▸ EXTRACTED DATA:
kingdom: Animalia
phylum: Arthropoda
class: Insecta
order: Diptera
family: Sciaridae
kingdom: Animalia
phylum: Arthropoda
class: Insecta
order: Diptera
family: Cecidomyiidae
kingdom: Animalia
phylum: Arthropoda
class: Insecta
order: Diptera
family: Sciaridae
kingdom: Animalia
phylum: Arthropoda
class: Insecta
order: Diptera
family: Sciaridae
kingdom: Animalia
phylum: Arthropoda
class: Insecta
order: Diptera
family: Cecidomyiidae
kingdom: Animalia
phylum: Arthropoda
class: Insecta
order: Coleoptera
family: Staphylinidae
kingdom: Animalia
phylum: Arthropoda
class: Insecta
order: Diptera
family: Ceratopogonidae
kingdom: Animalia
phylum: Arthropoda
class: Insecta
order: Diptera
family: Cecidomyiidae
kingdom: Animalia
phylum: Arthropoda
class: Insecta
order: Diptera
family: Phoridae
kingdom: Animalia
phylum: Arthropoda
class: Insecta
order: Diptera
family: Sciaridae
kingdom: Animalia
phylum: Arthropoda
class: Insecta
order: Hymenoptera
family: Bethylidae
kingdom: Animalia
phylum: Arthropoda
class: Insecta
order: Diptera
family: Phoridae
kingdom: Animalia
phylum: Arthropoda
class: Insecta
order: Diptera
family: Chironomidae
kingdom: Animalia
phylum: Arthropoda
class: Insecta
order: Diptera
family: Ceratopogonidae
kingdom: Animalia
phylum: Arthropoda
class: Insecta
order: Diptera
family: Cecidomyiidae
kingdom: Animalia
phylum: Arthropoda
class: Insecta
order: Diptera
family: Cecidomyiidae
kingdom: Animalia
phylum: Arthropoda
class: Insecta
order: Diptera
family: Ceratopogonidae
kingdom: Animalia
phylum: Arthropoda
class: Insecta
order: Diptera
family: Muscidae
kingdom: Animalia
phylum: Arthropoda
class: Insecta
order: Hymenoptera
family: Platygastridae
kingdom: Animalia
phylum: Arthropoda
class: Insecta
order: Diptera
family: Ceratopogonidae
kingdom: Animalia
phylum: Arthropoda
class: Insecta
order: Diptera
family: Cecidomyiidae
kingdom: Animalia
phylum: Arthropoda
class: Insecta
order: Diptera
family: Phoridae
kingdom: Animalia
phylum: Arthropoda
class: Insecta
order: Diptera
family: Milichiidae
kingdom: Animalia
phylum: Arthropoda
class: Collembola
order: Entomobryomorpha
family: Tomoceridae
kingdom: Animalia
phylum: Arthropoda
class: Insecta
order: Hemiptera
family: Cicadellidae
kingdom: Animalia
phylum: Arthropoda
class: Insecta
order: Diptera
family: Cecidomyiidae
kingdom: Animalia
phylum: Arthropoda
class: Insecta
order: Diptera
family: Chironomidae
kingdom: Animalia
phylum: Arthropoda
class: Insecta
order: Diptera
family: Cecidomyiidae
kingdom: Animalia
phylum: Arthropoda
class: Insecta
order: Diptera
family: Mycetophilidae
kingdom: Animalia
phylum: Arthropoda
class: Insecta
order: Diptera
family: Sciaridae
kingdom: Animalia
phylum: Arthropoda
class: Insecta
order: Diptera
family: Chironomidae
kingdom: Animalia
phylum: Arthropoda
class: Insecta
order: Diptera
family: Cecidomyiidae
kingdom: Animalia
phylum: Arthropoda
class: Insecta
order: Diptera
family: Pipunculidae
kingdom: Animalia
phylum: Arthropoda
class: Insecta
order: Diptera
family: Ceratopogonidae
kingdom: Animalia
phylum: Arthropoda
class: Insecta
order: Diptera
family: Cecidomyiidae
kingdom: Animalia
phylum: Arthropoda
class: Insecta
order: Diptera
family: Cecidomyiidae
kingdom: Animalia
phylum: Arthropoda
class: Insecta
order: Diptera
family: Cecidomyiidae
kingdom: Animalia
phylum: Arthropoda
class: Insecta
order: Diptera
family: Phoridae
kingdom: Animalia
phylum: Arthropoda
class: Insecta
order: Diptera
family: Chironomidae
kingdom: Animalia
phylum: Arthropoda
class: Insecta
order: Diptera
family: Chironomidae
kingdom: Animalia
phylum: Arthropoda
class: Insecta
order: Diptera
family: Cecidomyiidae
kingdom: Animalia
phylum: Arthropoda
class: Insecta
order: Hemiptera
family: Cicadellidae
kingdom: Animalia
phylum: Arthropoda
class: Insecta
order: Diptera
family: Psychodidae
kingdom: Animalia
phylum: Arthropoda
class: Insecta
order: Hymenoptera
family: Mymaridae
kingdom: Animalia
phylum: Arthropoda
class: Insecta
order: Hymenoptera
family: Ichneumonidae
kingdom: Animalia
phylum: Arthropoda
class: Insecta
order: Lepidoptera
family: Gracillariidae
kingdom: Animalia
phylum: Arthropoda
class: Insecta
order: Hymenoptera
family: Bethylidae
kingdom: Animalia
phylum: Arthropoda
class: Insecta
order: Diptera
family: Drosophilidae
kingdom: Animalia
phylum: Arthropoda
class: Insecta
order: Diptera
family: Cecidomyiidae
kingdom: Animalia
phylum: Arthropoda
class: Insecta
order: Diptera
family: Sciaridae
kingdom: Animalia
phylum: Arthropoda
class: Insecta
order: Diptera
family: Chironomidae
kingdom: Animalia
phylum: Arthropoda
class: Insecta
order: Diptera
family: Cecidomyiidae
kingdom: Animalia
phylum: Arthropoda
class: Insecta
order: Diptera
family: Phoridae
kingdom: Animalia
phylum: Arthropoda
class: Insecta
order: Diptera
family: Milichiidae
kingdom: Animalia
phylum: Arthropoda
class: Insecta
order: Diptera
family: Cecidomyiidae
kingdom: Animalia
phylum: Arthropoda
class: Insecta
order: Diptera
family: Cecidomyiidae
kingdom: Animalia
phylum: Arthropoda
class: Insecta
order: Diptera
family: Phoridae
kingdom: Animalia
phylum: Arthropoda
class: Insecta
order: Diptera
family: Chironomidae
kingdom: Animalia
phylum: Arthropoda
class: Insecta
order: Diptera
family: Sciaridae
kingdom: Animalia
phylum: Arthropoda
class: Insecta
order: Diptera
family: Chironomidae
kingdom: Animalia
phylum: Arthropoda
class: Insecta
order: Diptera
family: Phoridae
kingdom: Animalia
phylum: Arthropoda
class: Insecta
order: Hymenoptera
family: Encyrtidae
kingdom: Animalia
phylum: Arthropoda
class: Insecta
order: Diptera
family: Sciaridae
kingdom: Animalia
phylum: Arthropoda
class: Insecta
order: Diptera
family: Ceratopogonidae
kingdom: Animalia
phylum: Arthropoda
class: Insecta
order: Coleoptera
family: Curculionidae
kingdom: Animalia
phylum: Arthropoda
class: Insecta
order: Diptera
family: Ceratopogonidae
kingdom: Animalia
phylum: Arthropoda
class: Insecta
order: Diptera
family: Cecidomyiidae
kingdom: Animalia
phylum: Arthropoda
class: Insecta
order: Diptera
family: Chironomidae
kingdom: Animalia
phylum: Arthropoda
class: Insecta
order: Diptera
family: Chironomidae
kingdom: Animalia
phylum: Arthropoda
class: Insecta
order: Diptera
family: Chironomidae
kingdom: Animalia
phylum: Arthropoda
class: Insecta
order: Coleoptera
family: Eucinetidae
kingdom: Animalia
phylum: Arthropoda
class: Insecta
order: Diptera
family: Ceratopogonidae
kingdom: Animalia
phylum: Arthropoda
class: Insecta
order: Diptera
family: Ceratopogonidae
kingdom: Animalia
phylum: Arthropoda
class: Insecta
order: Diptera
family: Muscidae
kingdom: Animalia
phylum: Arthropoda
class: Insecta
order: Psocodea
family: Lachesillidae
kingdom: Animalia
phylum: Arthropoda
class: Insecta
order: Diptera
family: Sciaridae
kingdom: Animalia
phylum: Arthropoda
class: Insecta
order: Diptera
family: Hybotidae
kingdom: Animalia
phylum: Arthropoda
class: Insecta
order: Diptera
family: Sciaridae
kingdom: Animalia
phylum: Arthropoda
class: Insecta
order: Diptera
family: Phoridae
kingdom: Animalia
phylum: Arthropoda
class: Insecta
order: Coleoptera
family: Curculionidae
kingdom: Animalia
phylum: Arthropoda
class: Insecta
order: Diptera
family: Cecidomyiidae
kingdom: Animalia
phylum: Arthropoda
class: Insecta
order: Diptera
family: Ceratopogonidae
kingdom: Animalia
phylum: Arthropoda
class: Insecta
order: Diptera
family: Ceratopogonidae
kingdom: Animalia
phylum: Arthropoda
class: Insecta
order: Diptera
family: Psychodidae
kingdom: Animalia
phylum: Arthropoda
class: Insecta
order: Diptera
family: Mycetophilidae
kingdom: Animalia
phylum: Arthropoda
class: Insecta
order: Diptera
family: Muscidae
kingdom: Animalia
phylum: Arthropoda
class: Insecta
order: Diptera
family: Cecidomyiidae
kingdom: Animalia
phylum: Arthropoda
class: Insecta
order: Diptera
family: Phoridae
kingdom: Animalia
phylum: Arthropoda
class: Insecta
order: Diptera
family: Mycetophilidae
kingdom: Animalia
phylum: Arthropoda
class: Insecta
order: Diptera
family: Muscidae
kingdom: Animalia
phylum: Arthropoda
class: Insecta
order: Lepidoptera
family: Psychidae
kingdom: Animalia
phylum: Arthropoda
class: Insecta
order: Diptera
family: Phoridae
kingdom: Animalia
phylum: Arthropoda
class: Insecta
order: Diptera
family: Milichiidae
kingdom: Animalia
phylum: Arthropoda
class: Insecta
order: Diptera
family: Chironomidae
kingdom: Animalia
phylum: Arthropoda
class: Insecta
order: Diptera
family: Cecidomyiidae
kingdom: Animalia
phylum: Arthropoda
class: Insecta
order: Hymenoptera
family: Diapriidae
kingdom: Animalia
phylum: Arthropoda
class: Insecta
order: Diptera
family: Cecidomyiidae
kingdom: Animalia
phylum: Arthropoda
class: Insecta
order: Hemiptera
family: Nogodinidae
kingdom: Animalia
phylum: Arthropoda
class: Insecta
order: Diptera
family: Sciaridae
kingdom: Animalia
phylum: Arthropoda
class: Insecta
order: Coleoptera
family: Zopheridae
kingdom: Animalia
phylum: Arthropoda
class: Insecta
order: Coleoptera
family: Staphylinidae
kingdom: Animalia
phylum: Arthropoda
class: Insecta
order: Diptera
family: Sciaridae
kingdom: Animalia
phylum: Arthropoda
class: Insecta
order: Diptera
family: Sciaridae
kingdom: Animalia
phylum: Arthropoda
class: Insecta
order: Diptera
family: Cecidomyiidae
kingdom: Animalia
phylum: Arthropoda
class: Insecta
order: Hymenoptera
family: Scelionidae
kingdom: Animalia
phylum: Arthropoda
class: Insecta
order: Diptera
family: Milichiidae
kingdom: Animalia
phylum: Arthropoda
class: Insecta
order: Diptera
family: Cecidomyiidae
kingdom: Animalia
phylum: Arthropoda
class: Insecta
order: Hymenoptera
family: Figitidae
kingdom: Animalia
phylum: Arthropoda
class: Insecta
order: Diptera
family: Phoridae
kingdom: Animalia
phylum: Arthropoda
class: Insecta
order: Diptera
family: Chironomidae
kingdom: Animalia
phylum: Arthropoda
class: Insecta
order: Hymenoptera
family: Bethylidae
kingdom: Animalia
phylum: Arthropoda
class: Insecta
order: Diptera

▸ EXERCISE TASK:
Can you repeat, word for word, every line of the data from the line containing "family: Zopheridae" through the last line of the data, including both of those lines?

▸ TASK ANSWER:
family: Zopheridae
kingdom: Animalia
phylum: Arthropoda
class: Insecta
order: Coleoptera
family: Staphylinidae
kingdom: Animalia
phylum: Arthropoda
class: Insecta
order: Diptera
family: Sciaridae
kingdom: Animalia
phylum: Arthropoda
class: Insecta
order: Diptera
family: Sciaridae
kingdom: Animalia
phylum: Arthropoda
class: Insecta
order: Diptera
family: Cecidomyiidae
kingdom: Animalia
phylum: Arthropoda
class: Insecta
order: Hymenoptera
family: Scelionidae
kingdom: Animalia
phylum: Arthropoda
class: Insecta
order: Diptera
family: Milichiidae
kingdom: Animalia
phylum: Arthropoda
class: Insecta
order: Diptera
family: Cecidomyiidae
kingdom: Animalia
phylum: Arthropoda
class: Insecta
order: Hymenoptera
family: Figitidae
kingdom: Animalia
phylum: Arthropoda
class: Insecta
order: Diptera
family: Phoridae
kingdom: Animalia
phylum: Arthropoda
class: Insecta
order: Diptera
family: Chironomidae
kingdom: Animalia
phylum: Arthropoda
class: Insecta
order: Hymenoptera
family: Bethylidae
kingdom: Animalia
phylum: Arthropoda
class: Insecta
order: Diptera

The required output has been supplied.